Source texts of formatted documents
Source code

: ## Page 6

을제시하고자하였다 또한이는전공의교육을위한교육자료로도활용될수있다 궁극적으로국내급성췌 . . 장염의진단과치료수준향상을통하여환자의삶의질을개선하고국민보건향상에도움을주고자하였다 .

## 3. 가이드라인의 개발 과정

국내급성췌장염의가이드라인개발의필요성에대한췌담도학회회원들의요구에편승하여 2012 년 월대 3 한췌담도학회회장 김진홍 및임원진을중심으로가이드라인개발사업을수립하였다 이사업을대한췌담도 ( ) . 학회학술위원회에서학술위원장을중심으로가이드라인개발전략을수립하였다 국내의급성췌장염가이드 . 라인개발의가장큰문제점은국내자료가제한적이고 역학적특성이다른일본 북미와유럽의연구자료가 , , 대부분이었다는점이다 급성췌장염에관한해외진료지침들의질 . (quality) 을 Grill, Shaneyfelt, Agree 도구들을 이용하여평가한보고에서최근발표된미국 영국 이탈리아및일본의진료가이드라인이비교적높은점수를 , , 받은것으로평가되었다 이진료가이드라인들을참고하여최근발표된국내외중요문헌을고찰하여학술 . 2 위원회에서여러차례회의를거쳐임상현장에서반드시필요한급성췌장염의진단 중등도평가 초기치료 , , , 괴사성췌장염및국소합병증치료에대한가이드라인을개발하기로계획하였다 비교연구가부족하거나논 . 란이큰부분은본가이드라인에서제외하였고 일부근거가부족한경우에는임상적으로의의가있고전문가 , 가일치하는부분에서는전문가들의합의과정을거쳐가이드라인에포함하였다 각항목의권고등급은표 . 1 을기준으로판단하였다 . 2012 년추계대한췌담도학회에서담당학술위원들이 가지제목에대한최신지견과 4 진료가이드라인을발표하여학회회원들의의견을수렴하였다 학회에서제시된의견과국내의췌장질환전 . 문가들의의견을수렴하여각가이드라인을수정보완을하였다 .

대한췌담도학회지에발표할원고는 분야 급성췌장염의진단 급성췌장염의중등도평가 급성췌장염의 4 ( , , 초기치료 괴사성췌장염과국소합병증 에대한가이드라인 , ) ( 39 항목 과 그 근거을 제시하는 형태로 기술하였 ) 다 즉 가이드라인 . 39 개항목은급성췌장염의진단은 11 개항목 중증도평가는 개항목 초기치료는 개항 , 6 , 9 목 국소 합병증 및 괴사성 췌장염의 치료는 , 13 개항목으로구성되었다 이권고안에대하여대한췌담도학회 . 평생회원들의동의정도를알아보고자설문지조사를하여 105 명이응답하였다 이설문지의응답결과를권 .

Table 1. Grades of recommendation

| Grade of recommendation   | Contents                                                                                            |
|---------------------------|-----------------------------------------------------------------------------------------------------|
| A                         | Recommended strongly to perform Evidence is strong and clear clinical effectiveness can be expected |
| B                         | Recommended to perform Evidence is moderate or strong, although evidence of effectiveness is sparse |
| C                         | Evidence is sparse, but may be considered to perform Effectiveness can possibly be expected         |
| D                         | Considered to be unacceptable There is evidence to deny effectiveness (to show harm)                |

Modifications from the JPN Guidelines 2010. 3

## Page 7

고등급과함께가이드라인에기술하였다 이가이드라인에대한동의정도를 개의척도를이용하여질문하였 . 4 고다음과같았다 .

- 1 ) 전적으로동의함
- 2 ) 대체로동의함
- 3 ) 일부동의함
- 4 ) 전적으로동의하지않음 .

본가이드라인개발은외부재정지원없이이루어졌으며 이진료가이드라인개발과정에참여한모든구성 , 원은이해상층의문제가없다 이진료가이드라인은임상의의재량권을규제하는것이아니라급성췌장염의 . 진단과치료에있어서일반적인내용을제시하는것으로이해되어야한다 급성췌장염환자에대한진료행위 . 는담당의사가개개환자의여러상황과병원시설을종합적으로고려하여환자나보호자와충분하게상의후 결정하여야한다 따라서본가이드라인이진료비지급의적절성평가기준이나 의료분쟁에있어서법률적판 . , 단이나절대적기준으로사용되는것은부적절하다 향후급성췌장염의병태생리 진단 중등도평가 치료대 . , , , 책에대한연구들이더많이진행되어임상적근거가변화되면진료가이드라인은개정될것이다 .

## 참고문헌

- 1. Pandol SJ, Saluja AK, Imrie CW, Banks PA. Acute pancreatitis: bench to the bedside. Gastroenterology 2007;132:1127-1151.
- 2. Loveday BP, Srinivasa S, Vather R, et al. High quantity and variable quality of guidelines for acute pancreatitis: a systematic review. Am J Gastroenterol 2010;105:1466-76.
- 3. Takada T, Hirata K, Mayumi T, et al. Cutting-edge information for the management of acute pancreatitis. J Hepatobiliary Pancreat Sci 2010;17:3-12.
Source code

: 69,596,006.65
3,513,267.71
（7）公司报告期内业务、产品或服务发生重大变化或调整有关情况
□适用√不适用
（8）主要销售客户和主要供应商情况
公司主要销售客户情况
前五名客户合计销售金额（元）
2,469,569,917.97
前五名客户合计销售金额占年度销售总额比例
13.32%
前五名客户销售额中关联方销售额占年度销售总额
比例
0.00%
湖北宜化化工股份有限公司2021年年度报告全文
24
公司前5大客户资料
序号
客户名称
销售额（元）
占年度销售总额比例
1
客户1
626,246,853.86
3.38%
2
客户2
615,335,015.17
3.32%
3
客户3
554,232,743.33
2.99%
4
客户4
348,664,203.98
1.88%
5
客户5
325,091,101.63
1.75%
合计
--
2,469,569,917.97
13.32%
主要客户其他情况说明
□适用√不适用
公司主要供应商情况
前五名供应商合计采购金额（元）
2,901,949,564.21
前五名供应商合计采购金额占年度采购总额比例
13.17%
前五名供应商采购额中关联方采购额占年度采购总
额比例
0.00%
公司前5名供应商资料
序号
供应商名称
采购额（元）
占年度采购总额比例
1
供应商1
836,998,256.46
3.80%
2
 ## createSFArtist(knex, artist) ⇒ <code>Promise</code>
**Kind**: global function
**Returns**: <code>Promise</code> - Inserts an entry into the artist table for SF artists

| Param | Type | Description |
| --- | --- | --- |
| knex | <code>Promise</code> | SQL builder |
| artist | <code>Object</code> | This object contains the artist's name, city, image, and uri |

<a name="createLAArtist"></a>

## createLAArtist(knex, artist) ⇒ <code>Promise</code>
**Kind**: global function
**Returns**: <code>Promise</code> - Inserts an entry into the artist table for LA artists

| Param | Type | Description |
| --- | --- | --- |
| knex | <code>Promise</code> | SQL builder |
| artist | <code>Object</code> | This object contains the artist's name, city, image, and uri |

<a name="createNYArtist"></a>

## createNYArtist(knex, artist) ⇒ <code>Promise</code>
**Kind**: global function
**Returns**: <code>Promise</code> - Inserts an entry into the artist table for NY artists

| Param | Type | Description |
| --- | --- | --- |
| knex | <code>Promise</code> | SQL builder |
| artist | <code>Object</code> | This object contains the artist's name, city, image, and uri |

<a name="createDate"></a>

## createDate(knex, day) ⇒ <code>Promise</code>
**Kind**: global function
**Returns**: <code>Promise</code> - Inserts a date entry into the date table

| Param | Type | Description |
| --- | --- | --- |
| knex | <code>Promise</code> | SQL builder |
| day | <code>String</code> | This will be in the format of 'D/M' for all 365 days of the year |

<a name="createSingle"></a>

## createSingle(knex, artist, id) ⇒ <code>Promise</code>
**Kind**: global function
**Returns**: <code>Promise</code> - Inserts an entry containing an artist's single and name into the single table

## Problem to work on
The complete data above is to be written out again as it stands.

## Solution
Source code

: ## Page 6

을제시하고자하였다 또한이는전공의교육을위한교육자료로도활용될수있다 궁극적으로국내급성췌 . . 장염의진단과치료수준향상을통하여환자의삶의질을개선하고국민보건향상에도움을주고자하였다 .

## 3. 가이드라인의 개발 과정

국내급성췌장염의가이드라인개발의필요성에대한췌담도학회회원들의요구에편승하여 2012 년 월대 3 한췌담도학회회장 김진홍 및임원진을중심으로가이드라인개발사업을수립하였다 이사업을대한췌담도 ( ) . 학회학술위원회에서학술위원장을중심으로가이드라인개발전략을수립하였다 국내의급성췌장염가이드 . 라인개발의가장큰문제점은국내자료가제한적이고 역학적특성이다른일본 북미와유럽의연구자료가 , , 대부분이었다는점이다 급성췌장염에관한해외진료지침들의질 . (quality) 을 Grill, Shaneyfelt, Agree 도구들을 이용하여평가한보고에서최근발표된미국 영국 이탈리아및일본의진료가이드라인이비교적높은점수를 , , 받은것으로평가되었다 이진료가이드라인들을참고하여최근발표된국내외중요문헌을고찰하여학술 . 2 위원회에서여러차례회의를거쳐임상현장에서반드시필요한급성췌장염의진단 중등도평가 초기치료 , , , 괴사성췌장염및국소합병증치료에대한가이드라인을개발하기로계획하였다 비교연구가부족하거나논 . 란이큰부분은본가이드라인에서제외하였고 일부근거가부족한경우에는임상적으로의의가있고전문가 , 가일치하는부분에서는전문가들의합의과정을거쳐가이드라인에포함하였다 각항목의권고등급은표 . 1 을기준으로판단하였다 . 2012 년추계대한췌담도학회에서담당학술위원들이 가지제목에대한최신지견과 4 진료가이드라인을발표하여학회회원들의의견을수렴하였다 학회에서제시된의견과국내의췌장질환전 . 문가들의의견을수렴하여각가이드라인을수정보완을하였다 .

대한췌담도학회지에발표할원고는 분야 급성췌장염의진단 급성췌장염의중등도평가 급성췌장염의 4 ( , , 초기치료 괴사성췌장염과국소합병증 에대한가이드라인 , ) ( 39 항목 과 그 근거을 제시하는 형태로 기술하였 ) 다 즉 가이드라인 . 39 개항목은급성췌장염의진단은 11 개항목 중증도평가는 개항목 초기치료는 개항 , 6 , 9 목 국소 합병증 및 괴사성 췌장염의 치료는 , 13 개항목으로구성되었다 이권고안에대하여대한췌담도학회 . 평생회원들의동의정도를알아보고자설문지조사를하여 105 명이응답하였다 이설문지의응답결과를권 .

Table 1. Grades of recommendation

| Grade of recommendation   | Contents                                                                                            |
|---------------------------|-----------------------------------------------------------------------------------------------------|
| A                         | Recommended strongly to perform Evidence is strong and clear clinical effectiveness can be expected |
| B                         | Recommended to perform Evidence is moderate or strong, although evidence of effectiveness is sparse |
| C                         | Evidence is sparse, but may be considered to perform Effectiveness can possibly be expected         |
| D                         | Considered to be unacceptable There is evidence to deny effectiveness (to show harm)                |

Modifications from the JPN Guidelines 2010. 3

## Page 7

고등급과함께가이드라인에기술하였다 이가이드라인에대한동의정도를 개의척도를이용하여질문하였 . 4 고다음과같았다 .

- 1 ) 전적으로동의함
- 2 ) 대체로동의함
- 3 ) 일부동의함
- 4 ) 전적으로동의하지않음 .

본가이드라인개발은외부재정지원없이이루어졌으며 이진료가이드라인개발과정에참여한모든구성 , 원은이해상층의문제가없다 이진료가이드라인은임상의의재량권을규제하는것이아니라급성췌장염의 . 진단과치료에있어서일반적인내용을제시하는것으로이해되어야한다 급성췌장염환자에대한진료행위 . 는담당의사가개개환자의여러상황과병원시설을종합적으로고려하여환자나보호자와충분하게상의후 결정하여야한다 따라서본가이드라인이진료비지급의적절성평가기준이나 의료분쟁에있어서법률적판 . , 단이나절대적기준으로사용되는것은부적절하다 향후급성췌장염의병태생리 진단 중등도평가 치료대 . , , , 책에대한연구들이더많이진행되어임상적근거가변화되면진료가이드라인은개정될것이다 .

## 참고문헌

- 1. Pandol SJ, Saluja AK, Imrie CW, Banks PA. Acute pancreatitis: bench to the bedside. Gastroenterology 2007;132:1127-1151.
- 2. Loveday BP, Srinivasa S, Vather R, et al. High quantity and variable quality of guidelines for acute pancreatitis: a systematic review. Am J Gastroenterol 2010;105:1466-76.
- 3. Takada T, Hirata K, Mayumi T, et al. Cutting-edge information for the management of acute pancreatitis. J Hepatobiliary Pancreat Sci 2010;17:3-12.
Source code

: 69,596,006.65
3,513,267.71
（7）公司报告期内业务、产品或服务发生重大变化或调整有关情况
□适用√不适用
（8）主要销售客户和主要供应商情况
公司主要销售客户情况
前五名客户合计销售金额（元）
2,469,569,917.97
前五名客户合计销售金额占年度销售总额比例
13.32%
前五名客户销售额中关联方销售额占年度销售总额
比例
0.00%
湖北宜化化工股份有限公司2021年年度报告全文
24
公司前5大客户资料
序号
客户名称
销售额（元）
占年度销售总额比例
1
客户1
626,246,853.86
3.38%
2
客户2
615,335,015.17
3.32%
3
客户3
554,232,743.33
2.99%
4
客户4
348,664,203.98
1.88%
5
客户5
325,091,101.63
1.75%
合计
--
2,469,569,917.97
13.32%
主要客户其他情况说明
□适用√不适用
公司主要供应商情况
前五名供应商合计采购金额（元）
2,901,949,564.21
前五名供应商合计采购金额占年度采购总额比例
13.17%
前五名供应商采购额中关联方采购额占年度采购总
额比例
0.00%
公司前5名供应商资料
序号
供应商名称
采购额（元）
占年度采购总额比例
1
供应商1
836,998,256.46
3.80%
2
 ## createSFArtist(knex, artist) ⇒ <code>Promise</code>
**Kind**: global function
**Returns**: <code>Promise</code> - Inserts an entry into the artist table for SF artists

| Param | Type | Description |
| --- | --- | --- |
| knex | <code>Promise</code> | SQL builder |
| artist | <code>Object</code> | This object contains the artist's name, city, image, and uri |

<a name="createLAArtist"></a>

## createLAArtist(knex, artist) ⇒ <code>Promise</code>
**Kind**: global function
**Returns**: <code>Promise</code> - Inserts an entry into the artist table for LA artists

| Param | Type | Description |
| --- | --- | --- |
| knex | <code>Promise</code> | SQL builder |
| artist | <code>Object</code> | This object contains the artist's name, city, image, and uri |

<a name="createNYArtist"></a>

## createNYArtist(knex, artist) ⇒ <code>Promise</code>
**Kind**: global function
**Returns**: <code>Promise</code> - Inserts an entry into the artist table for NY artists

| Param | Type | Description |
| --- | --- | --- |
| knex | <code>Promise</code> | SQL builder |
| artist | <code>Object</code> | This object contains the artist's name, city, image, and uri |

<a name="createDate"></a>

## createDate(knex, day) ⇒ <code>Promise</code>
**Kind**: global function
**Returns**: <code>Promise</code> - Inserts a date entry into the date table

| Param | Type | Description |
| --- | --- | --- |
| knex | <code>Promise</code> | SQL builder |
| day | <code>String</code> | This will be in the format of 'D/M' for all 365 days of the year |

<a name="createSingle"></a>

## createSingle(knex, artist, id) ⇒ <code>Promise</code>
**Kind**: global function
**Returns**: <code>Promise</code> - Inserts an entry containing an artist's single and name into the single table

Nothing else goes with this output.